Dès le lendemain, des centaines de chrétiens ont bloqué un important axe routier durant trois heures, jusqu’à ce qu’ils aient reçu de la police des garanties que les assassins seraient traduits en justice. « Sultan Masih était mon voisin et mon ami. Toute la communauté chrétienne est en deuil et nous exigeons des réponses de la part des autorités. Nous sommes minoritaires au Pendjab mais jamais nous n’avons été menacés de la sorte. Nous sommes sous le choc et personne ne comprend pourquoi un tel drame a pu se produire », dit le pasteur Paul Tamizharasan.


Les extrémistes hindouistes en passe d’être renforcés

Cet assassinat intervient alors que l’Inde est en pleine période d’élections présidentielles. Elles ont débuté lundi et les résultats seront connus demain. Si le candidat favori, Ram Nath Kovind, est élu, cela renforcerait la position du Premier ministre Narendra Modi et de son parti hindouiste (BJP).

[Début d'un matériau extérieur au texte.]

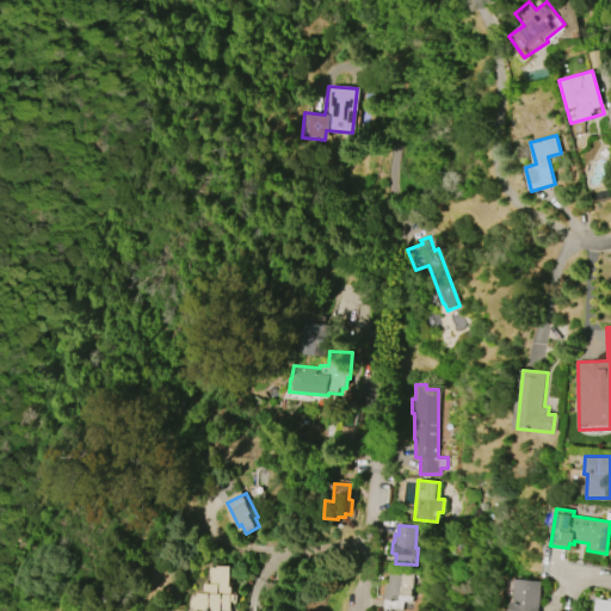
[(220,567),(234,568),(233,587),(236,588),(236,597),(241,597),(241,603),(235,603),(234,610),(223,610),(196,610),(197,609),(192,609),(193,602),(195,602),(195,599),(199,599),(199,596),(205,596),(205,586),(211,586),(213,578),(210,578),(210,569),(218,569),(220,567)]
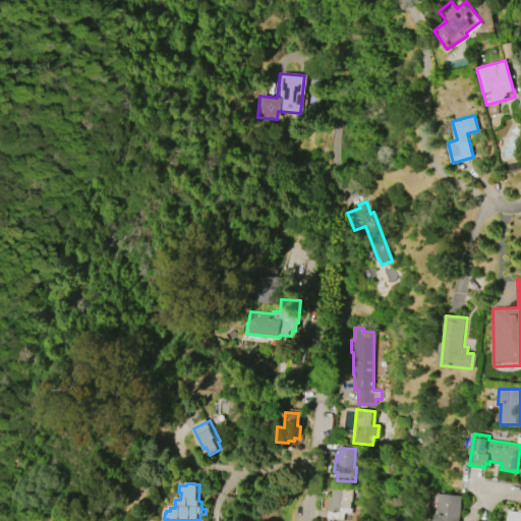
[(345,520),(329,520),(330,499),(334,499),(335,488),(355,489),(354,504),(353,504),(352,515),(345,514),(345,520)]
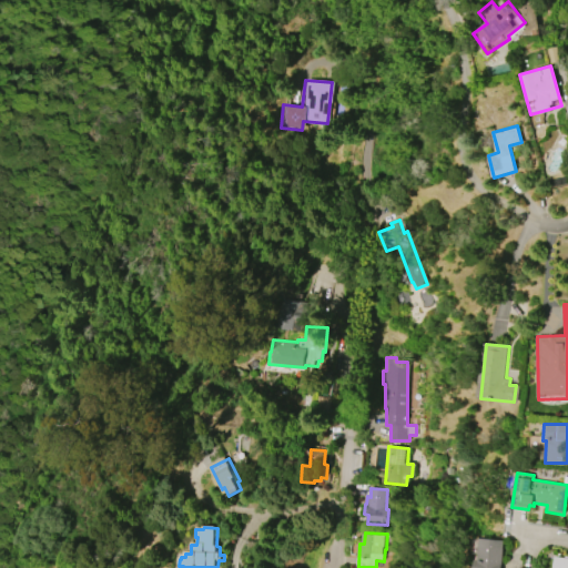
[(474,567),(475,561),(477,561),(479,538),(504,541),(500,567),(474,567)]
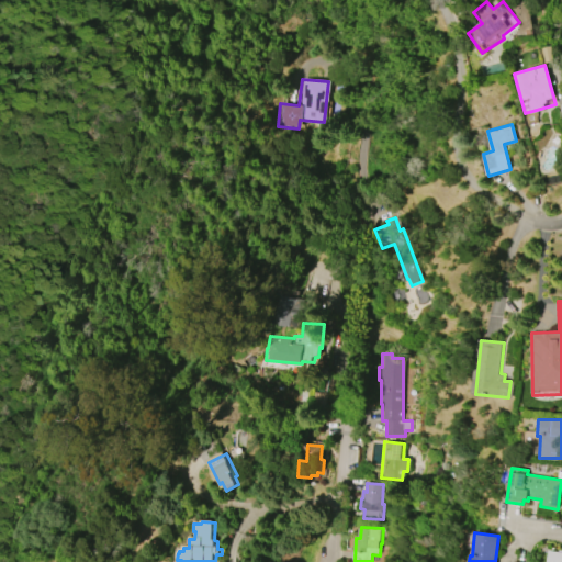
[(549,561),(551,551),(561,552),(561,561),(549,561)]
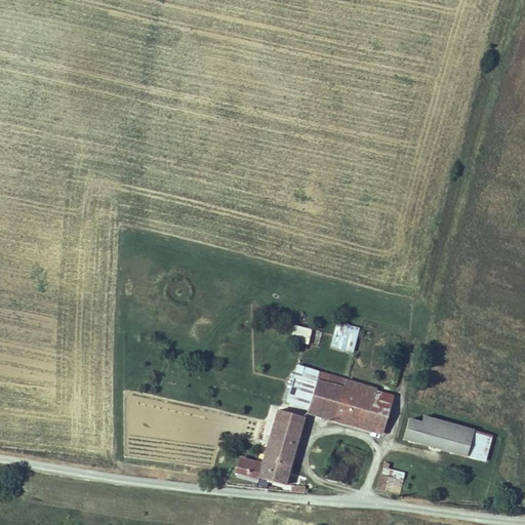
[(331,346),(352,352),(359,328),(337,322),(331,346)]
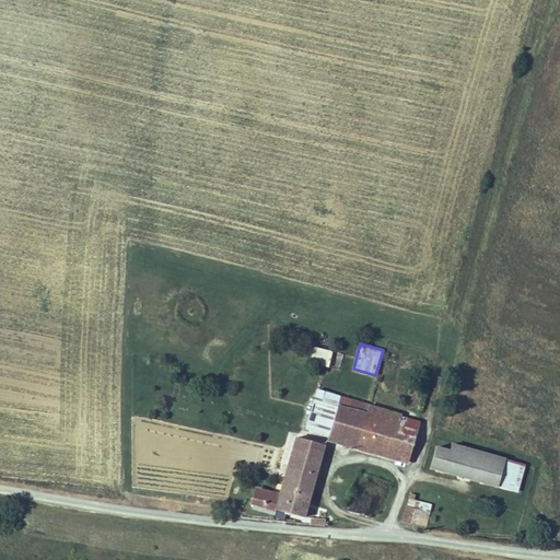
[(310,362),(328,368),(333,352),(314,347),(310,362)]
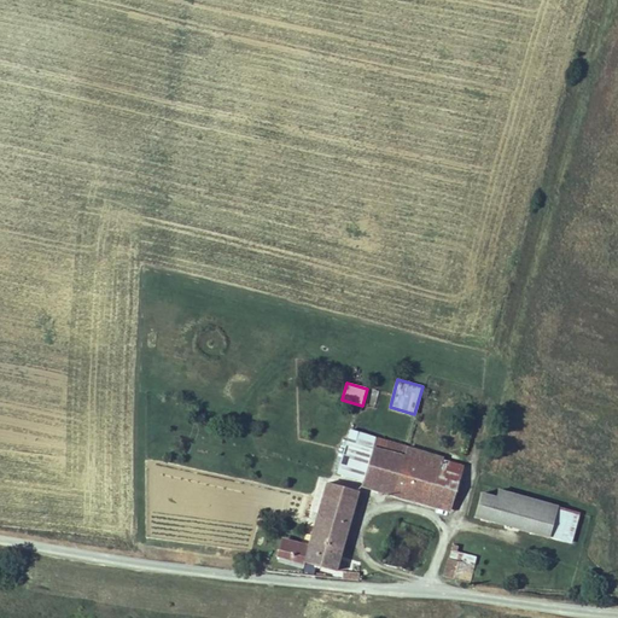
[(371,390),(366,403),(374,406),(378,392),(371,390)]
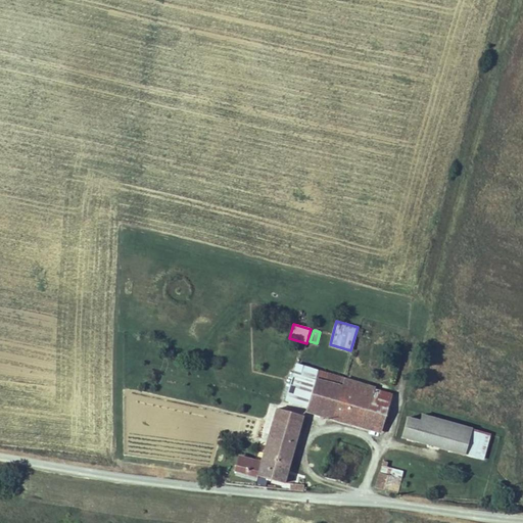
[(376,337),(373,350),(385,352),(387,345),(388,339),(376,337)]
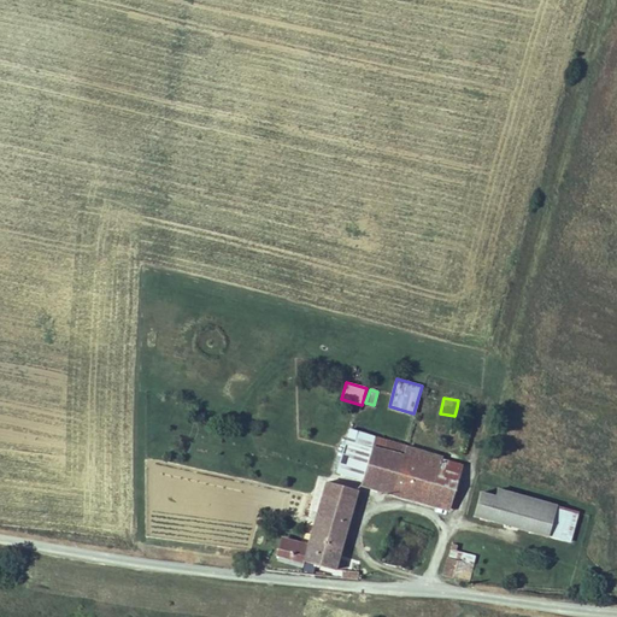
[(336,472),(362,481),(375,438),(350,429),(336,472)]
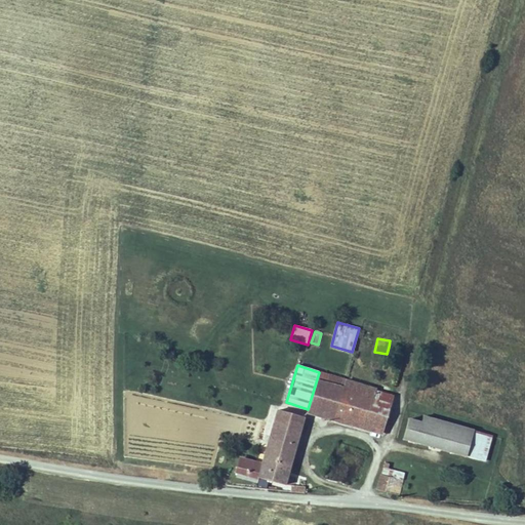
[(308,409),(308,412),(334,419),(346,380),(339,378),(319,372),(308,409)]
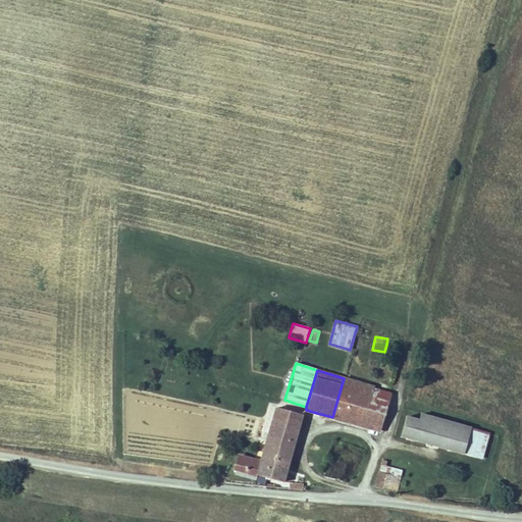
[(344,378),(332,417),(380,430),(385,413),(352,405),(356,389),(373,395),(374,389),(352,383),(350,388),(345,387),(347,379),(344,378)]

M. Kovind a déclaré que « l’islam et le christianisme sont étrangers à la nation. » Une affirmation qui inquiète les chrétiens : « Avec un président et un premier ministre tous deux hindouistes radicaux, nous n’aurons plus personne pour nous défendre alors que nous sommes déjà sous pression », dit l’un d’eux.
L’extrémisme hindouiste en augmentation

Située au 15ème rang de l’Index Mondial de Persécution des Chrétiens 2017, l’Inde connaît depuis 2014 une montée en puissance de l’hindouisme radical qui se traduit par l’adoption de lois anti-conversion dans plusieurs États et par de multiples exactions envers les chrétiens. Portes Ouvertes leur vient en aide au travers de ses partenaires locaux.

Légende photo : Funérailles du pasteur Sultan Masih.

Remercions Dieu pour la réaction pacifique des chrétiens du Pendjab,
Prions pour les proches et la communauté du pasteur Sultan Masih,
Prions pour que Dieu touche le cœur du prochain président.